Calculate weights for computing matchscore — calculate

Calculate weights for comparison variables based on $m$ and $u$ probabilities estimated from a verified dataset.

calculate_weights(
  data,
  variables,
  compare_type = "stringdist",
  suffixes = c("_1", "_2"),
  non_negative = FALSE
)

Arguments

data: data.frame. Verified data. Should have all of the variables you want to calculate weights for from both datasets, named the same with data-specific suffixes.
variables: character vector of the variable names of the variables you want to calculate weights for.
compare_type: character vector. One of 'stringdist' (for string variables) 'ratio','difference' (for numerics) 'indicator' (0-1 dummy indicating if the two are the same),'in' (0-1 dummy indicating if data1 is IN data2), and 'substr' (numeric indicating how many digits are the same.)
suffixes: character vector.
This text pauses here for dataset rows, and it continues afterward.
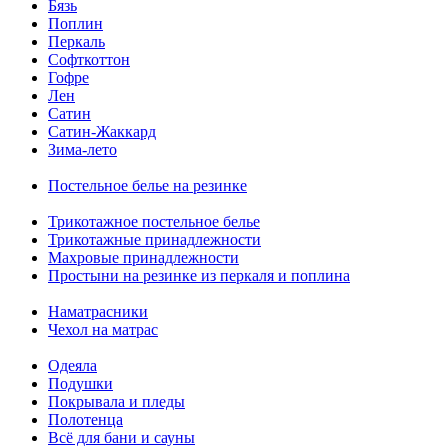
Бязь
Поплин
Перкаль
Софткоттон
Гофре
Лен
Сатин
Сатин-Жаккард
Зима-лето
Постельное белье на резинке
Трикотажное постельное белье
Трикотажные принадлежности
Махровые принадлежности
Простыни на резинке из перкаля и поплина
Наматрасники
Чехол на матрас
Одеяла
Подушки
Покрывала и пледы
Полотенца
Всё для бани и сауны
Suffixes of of the variables that indicate what data they are from. Default is same as the default for base R merge, c('.x','.y')
non_negative: logical. Do you want to allow negative weights?

Value

list with m probabilities, u probabilites, w weights, and settings, the list argument requried as an input for score_settings in merge_plus using the calculate weights.

Details

This function uses the classic Record Linkage methodology first developed by Felligi and Sunter. See Record Linkage. $m$ is the probability of a given link between observations is a true match, while $u$ is the probability of an unlinked pair of observations being a true match. calculate_weights computes a preliminary weight for each variable by computing $$w = \log_2 (\frac{m}{u}),$$ then making these weights sum to 1. Thus, the weights that have higher $m$ and lower $u$ probabilities will get higher weights, which makes sense given the definitions. These weights can then be easily passed into the score_settings argument of merge_plus or tier_match, or into the wgts argument of multivar_match.